Более того, с его манерой произносить публичные речи никак нельзя было рассчитывать на то, чтобы увлечь за собой массы. Стоя перед аудиторией, он говорил задыхаясь, с трудом выговаривая слова, которые едва поспевали за его быстро летящими мыслями, и при этом жестикулировал столь несуразно, что казалось, будто он просит о помощи. Очевидец, слушавший Струве, тогда еще гимназиста, в салоне Арсеньева, писал, что он производит впечатление человека, находящегося в состоянии абсолютной беспомощности, поскольку свою речь он «энергично подчеркивал резкими модуляциями голоса и суетливо растерянными, словно ищущими помощи жестами обеих рук, как будто сам с собою борется, не столько других, сколько самого себя убедить хочет»[131]. Другой очевидец писал, что в процессе публичного выступления Струве «напоминает крестьянку, тонущую в льняном семени»[132].

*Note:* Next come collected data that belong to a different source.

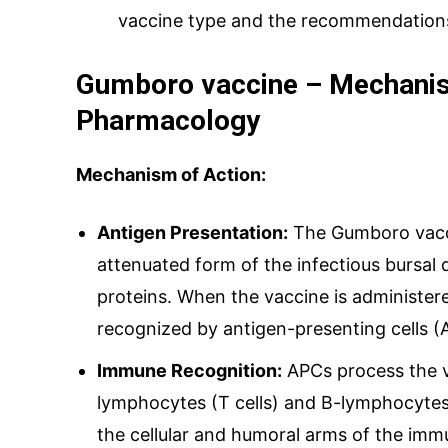
vaccine type and the recommendations 
Gumboro vaccine – Mechanis
Pharmacology
Mechanism of Action:
Antigen Presentation:
The Gumboro vacci
attenuated form of the infectious bursal d
proteins. When the vaccine is administer
recognized by antigen-presenting cells (A
Immune Recognition:
APCs process the v
lymphocytes (T cells) and B-lymphocytes 
the cellular and humoral arms of the im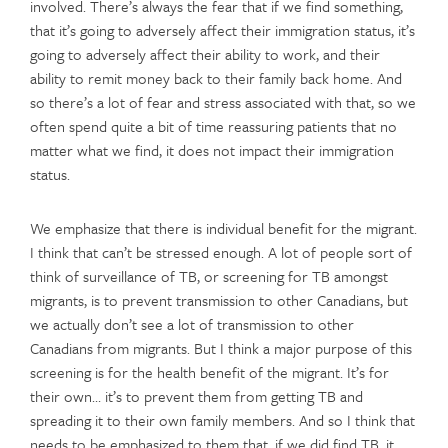
involved. There’s always the fear that if we find something,
that it’s going to adversely affect their immigration status, it’s
going to adversely affect their ability to work, and their
ability to remit money back to their family back home. And
so there’s a lot of fear and stress associated with that, so we
often spend quite a bit of time reassuring patients that no
matter what we find, it does not impact their immigration
status.
We emphasize that there is individual benefit for the migrant.
I think that can’t be stressed enough. A lot of people sort of
think of surveillance of TB, or screening for TB amongst
migrants, is to prevent transmission to other Canadians, but
we actually don’t see a lot of transmission to other
Canadians from migrants. But I think a major purpose of this
screening is for the health benefit of the migrant. It’s for
their own… it’s to prevent them from getting TB and
spreading it to their own family members. And so I think that
needs to be emphasized to them that, if we did find TB, it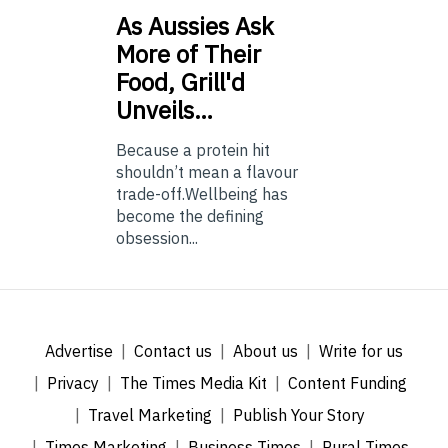
As
Aussies Ask
More of Their
Food, Grill'd
Unveils…
Because a protein hit
shouldn’t mean a flavour
trade-off.Wellbeing has
become the defining
obsession...
Advertise
Contact us
About us
Write for us
Privacy
The Times Media Kit
Content Funding
Travel Marketing
Publish Your Story
Times Marketing
Business Times
Rural Times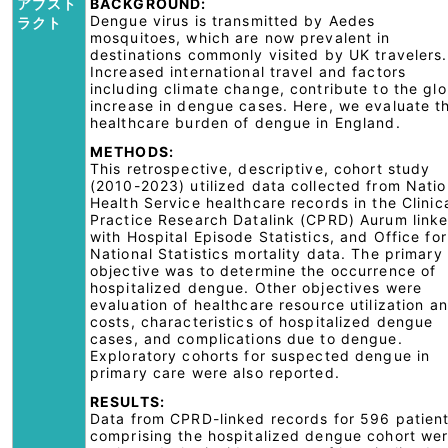
アブスト
BACKGROUND:
Dengue virus is transmitted by Aedes
ラクト
mosquitoes, which are now prevalent in
destinations commonly visited by UK travelers.
Increased international travel and factors
including climate change, contribute to the glo
increase in dengue cases. Here, we evaluate t
healthcare burden of dengue in England.
METHODS:
This retrospective, descriptive, cohort study
(2010-2023) utilized data collected from Natio
Health Service healthcare records in the Clinic
Practice Research Datalink (CPRD) Aurum link
with Hospital Episode Statistics, and Office for
National Statistics mortality data. The primary
objective was to determine the occurrence of
hospitalized dengue. Other objectives were
evaluation of healthcare resource utilization a
costs, characteristics of hospitalized dengue
cases, and complications due to dengue.
Exploratory cohorts for suspected dengue in
primary care were also reported.
RESULTS:
Data from CPRD-linked records for 596 patien
comprising the hospitalized dengue cohort we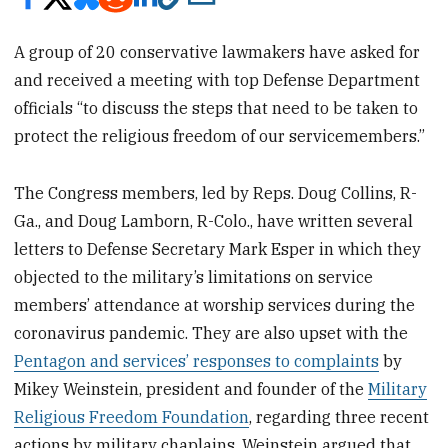
A group of 20 conservative lawmakers have asked for
and received a meeting with top Defense Department
officials “to discuss the steps that need to be taken to
protect the religious freedom of our servicemembers.”
The Congress members, led by Reps. Doug Collins, R-
Ga., and Doug Lamborn, R-Colo., have written several
letters to Defense Secretary Mark Esper in which they
objected to the military’s limitations on service
members’ attendance at worship services during the
coronavirus pandemic. They are also upset with the
Pentagon and services’ responses to complaints
by
Mikey Weinstein, president and founder of the
Military
Religious Freedom Foundation
, regarding three recent
actions by military chaplains. Weinstein argued that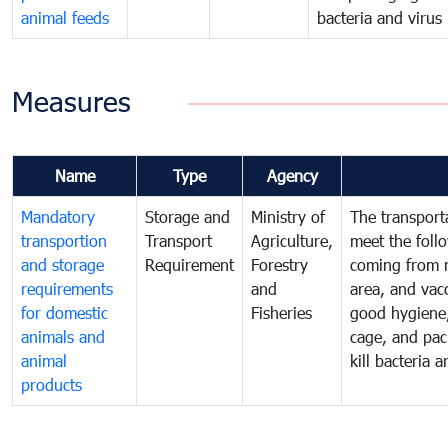
animal feeds
bacteria and virus
Measures
Name
Type
Agency
Mandatory
Storage and
Ministry of
The transport
transportion
Transport
Agriculture,
meet the foll
and storage
Requirement
Forestry
coming from n
requirements
and
area, and vac
for domestic
Fisheries
good hygiene,
animals and
cage, and pac
animal
kill bacteria 
products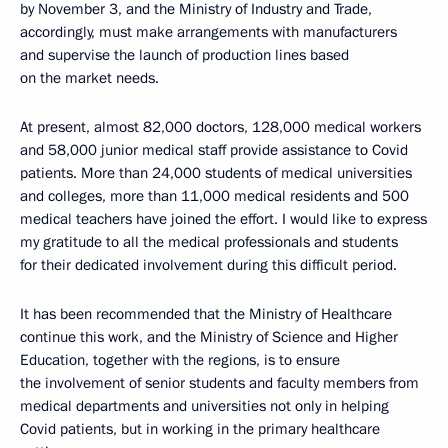
by November 3, and the Ministry of Industry and Trade,
accordingly, must make arrangements with manufacturers
and supervise the launch of production lines based
on the market needs.
At present, almost 82,000 doctors, 128,000 medical workers
and 58,000 junior medical staff provide assistance to Covid
patients. More than 24,000 students of medical universities
and colleges, more than 11,000 medical residents and 500
medical teachers have joined the effort. I would like to express
my gratitude to all the medical professionals and students
for their dedicated involvement during this difficult period.
It has been recommended that the Ministry of Healthcare
continue this work, and the Ministry of Science and Higher
Education, together with the regions, is to ensure
the involvement of senior students and faculty members from
medical departments and universities not only in helping
Covid patients, but in working in the primary healthcare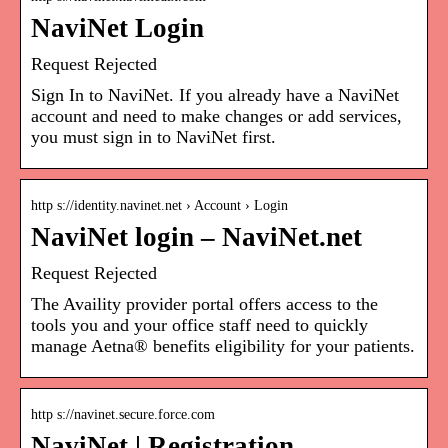
NaviNet Login
Request Rejected
Sign In to NaviNet. If you already have a NaviNet
account and need to make changes or add services,
you must sign in to NaviNet first.
http s://identity.navinet.net › Account › Login
NaviNet login – NaviNet.net
Request Rejected
The Availity provider portal offers access to the
tools you and your office staff need to quickly
manage Aetna® benefits eligibility for your patients.
http s://navinet.secure.force.com
NaviNet | Registration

Да и физические данные Струве не соответствовали облику человека, рожденного руководить. Оболенский, встретившись с ним около 1892 года в университете после двухлетней разлуки, писал, что по сравнению со школьным периодом он явно возмужал и, несмотря на многочисленные веснушки и оттопыренные уши (Струве полностью отдавал себе в этом отчет), отнюдь не выглядит уродливым и явно имеет успех у женщин. Он по-прежнему не отличался крепким здоровьем, и его слабое тело не выдерживало даже обычного озноба или легкого физического напряжения. Как и его мать, Струве постоянно мучила то одна, то другая болезнь, особенно часто он страдал от желудка. Чувствительность его была столь высока, что в холодные зимние дни он не выходил из дома, а любая работа изнуряла его, временами доводя до состояния острой депрессии[133].
Он все время куда-то торопился, словно там, где его нет, могли произойти великие события, и никогда не заканчивал начатого, а начинал он многое.
Но в процессе умственной деятельности он демонстрировал такое необычайное сочетание мощи, кругозора, честности и чистоты, что все остальное становилось несущественным — и издержки чисто интеллектуального подхода, и комическая манера публичных выступлений, и полная неспособность к организации. Все, кто имел с ним дело в те годы, отмечают, что его слушатели попадали под исходящие от него обаяние и очарование. И пока социал-демократия оставалась чисто интеллектуальным движением, то есть примерно до 1900 года, Струве был политической фигурой первой величины — наследником Герцена, Писарева, Чернышевского и тогда еще живого Михайловского. Становящейся социал-демократии был необходим лидер, и эта роль выпала Струве. Хорошо знавшая его Калмыкова была, видимо, единственной, кто чувствовал, что за всеми этими публичными чествованиями кроется ошибка. Много позже, когда Струве обвинили в предательстве дела, которым он когда-то руководил, она выступила в его защиту: «В главари с. — д. Партии он не лез, а сами обстоятельства русской жизни его выдвинули»[134]. Это суждение, судя по всему, можно признать вполне справедливым.
Весной 1891 года, к концу второго года пребывания Струве в университете, возглавляемый им марксистский кружок постепенно начал распадаться. Некоторые из его членов за участие в студенческих беспорядках были исключены из университета, другие сидели в тюрьме — либо за пропаганду социалистических теорий среди рабочих, либо за участие в траурном шествии на похоронах Шелгунова. У самого Струве пока еще не было неприятностей с полицией, несмотря на то, что он тоже участвовал в процессии, сопровождавшей траурный кортеж Шелгунова[135].
В конце 1891 года Струве тяжело заболел воспалением легких[136]. Калмыкова выходила его, и когда здоровье его восстановилось, он решил провести оставшуюся часть академического года в Австрии — в университете города Грац. Этот университет привлекал его тем, что там преподавал известный социал-дарвинист Людвиг Гумплович, настойчиво пропагандировавший взгляд на прогресс как на цепочку последовательно разворачивающихся конфлик тов — сначала между расами, потом между государствами, и, наконец, между классами[137]. Струве очень привлекал этот человек, придерживающийся столь антисубъективистских и дарвинистских взглядов, тем более, что «прямота односторонней мысли [Гумпловича] доходила до цинизма»[138]. Его теории представляли для Струве несомненный интерес, поскольку ничто не могло быть для него важнее, чем дополнительное число аргументов, с помощью которых можно было пробить брешь в позиции этического и сентиментального социализма русской интеллигенции.